Future U.S. Deficits Are Unsustainable
Realistic Budget Baseline Shows $13 Trillion in Debt over the Next Decade
by Brian M. Riedl
Senior Policy Analyst
Heritage Foundation
The new Congressional Budget Office (CBO) 10-year budget baseline provides a sobering picture of a federal government that has committed itself to trillions more in spending than taxpayers can afford. Once the baseline is scrubbed of several unrealistic assumptions that Congress demands CBO use, the more realistic baseline shows that massive spending increases are set to keep the budget deficit to $1.4 trillion in 2010 and drive it to $1.9 trillion by 2020.
Budget deficits would average $1.3 trillion annually as the debt climbs to 98 percent of the gross domestic product (GDP) by 2020–and continues growing thereafter. This steep rise in debt would eventually become too large for global capital markets to absorb, potentially triggering a financial crisis, interest rate spike, and gigantic tax increases…
…Thus, President Obama’s spending agenda–which would be unaffordable even in good budget times–is completely unrealistic in this sea of red ink. On top of this baseline, the President would spend trillions of dollars on a new health care plan. This cost would be partially offset by painful tax increases and deep Medicare cuts that, if enacted, would be better spent on meaningful deficit reduction. The President’s stimulus did not create 3.5 million jobs as promised, but it did add $1 trillion in new debt. The effect of these policies is to dig the fiscal hole deeper, forcing future lawmakers to choose between even larger tax increases and deeper spending cuts…
In 2009, spending increased by $535 billion (18 percent), and revenues declined by $419 billion (17 percent).
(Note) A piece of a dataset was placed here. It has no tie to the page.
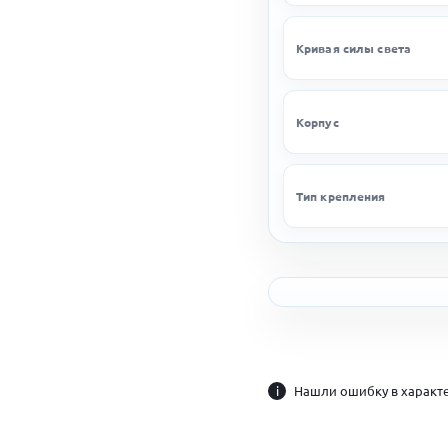
Кривая силы света
Корпус
Тип крепления
i
Нашли ошибку в характе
This increased the budget deficit from $459 billion to $1,414 billion.
The 18 percent spending increase in 2009 was the largest single-year expansion of government since the height of the Korean War in 1952.
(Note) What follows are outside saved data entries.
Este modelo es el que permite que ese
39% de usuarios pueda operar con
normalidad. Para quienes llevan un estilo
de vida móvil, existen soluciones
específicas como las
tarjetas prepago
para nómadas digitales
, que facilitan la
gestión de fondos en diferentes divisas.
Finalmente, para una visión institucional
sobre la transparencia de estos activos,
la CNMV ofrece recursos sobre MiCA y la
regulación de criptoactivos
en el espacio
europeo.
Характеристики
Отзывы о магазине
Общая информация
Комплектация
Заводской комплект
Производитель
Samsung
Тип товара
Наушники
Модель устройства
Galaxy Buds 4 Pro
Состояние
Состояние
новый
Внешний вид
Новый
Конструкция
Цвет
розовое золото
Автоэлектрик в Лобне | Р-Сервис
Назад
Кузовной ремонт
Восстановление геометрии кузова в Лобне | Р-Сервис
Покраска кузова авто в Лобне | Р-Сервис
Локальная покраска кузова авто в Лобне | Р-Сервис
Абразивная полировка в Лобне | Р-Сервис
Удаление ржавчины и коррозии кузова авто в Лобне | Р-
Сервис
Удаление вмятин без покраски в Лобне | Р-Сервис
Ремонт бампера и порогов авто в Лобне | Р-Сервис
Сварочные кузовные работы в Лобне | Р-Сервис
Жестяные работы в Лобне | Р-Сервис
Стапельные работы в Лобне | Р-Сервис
Overall, from 2001 through 2009, federal spending surged 51 percent faster than inflation. Federal spending per household expanded from $21,510 in 2001 to $29,813 in 2009.
For longer-term comparisons, it is best to measure spending as a percentage of GDP. In 2009, federal spending reached 24.7 percent of GDP–the highest level in American history outside of World War II. Non-defense spending reached a record 20.1 percent of GDP.
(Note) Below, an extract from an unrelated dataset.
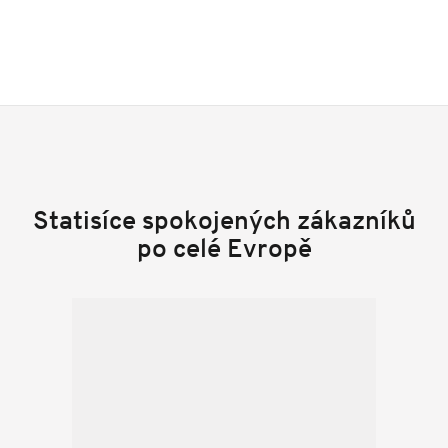
Statisíce spokojených zákazníků
po celé Evropě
Discretionary spending has increased 25 percent in three years–not even counting the $311 billion in discretionary stimulus spending, and approximately $150 billion in annual spending on the global war against terrorists.
Over the entire 2009 through 2020 period, the Troubled Asset Relief Program (TARP) is now expected to cost $99 billion, while the Fannie Mae and Freddie Mac bailouts are estimated to cost $173 billion…
Much of this spending growth will be driven by entitlements such as Social Security, Medicare, and Medicaid. Over the next decade, the CBO projects that Medicare will expand by 7 percent annually, Medicaid by 5 percent annually (above levels already bloated from the recession), and Social Security by 5 percent annually. These programs face a 75-year shortfall of $43 trillion.
Deficits and Public Debt
Context: Before 2009, the largest budget deficit recorded since the end of World War II had been 6.0 percent of GDP in 1983. The Bush Administration oversaw budget deficits averaging 3.2 percent of GDP.
The 2009 budget deficit of 9.9 percent of GDP shattered the postwar record. Furthermore, the budget deficit is projected to remain above 5.8 percent of GDP indefinitely.
By 2020, the budget forecasts a $1.9 trillion annual budget deficit, a public debt of 98 percent of GDP, and annual net interest spending surpassing $1 trillion.
Over what would be President Obama’s eight years in office, baseline budget deficits are projected to total $9.7 trillion–nearly triple the $3.3 trillion in deficits accumulated by President George W. Bush. The public debt–7.5 trillion at the end of 2009–is projected to triple to $22.1 trillion by 2020.
After remaining between 23 and 49 percent of GDP since the end of World War II, the public debt currently stands at 53 percent of GDP and is projected to reach a peacetime-record 98 percent by 2020.
As the budget deficit increases over the next decade, so will net interest spending, from $187 billion (1.3 percent of GDP) in 2009 to $1,044 billion (4.6 percent of GDP) by 2020. Even that assumes that interest rates remain lower than in the 1990s. An interest rate spike could cost trillions of dollars in additional net interest costs.
The coming tsunami of Social Security, Medicare, and Medicaid costs are projected to push the federal public debt to more than 300 percent of GDP by 2050 and over 700 percent of GDP by 2080.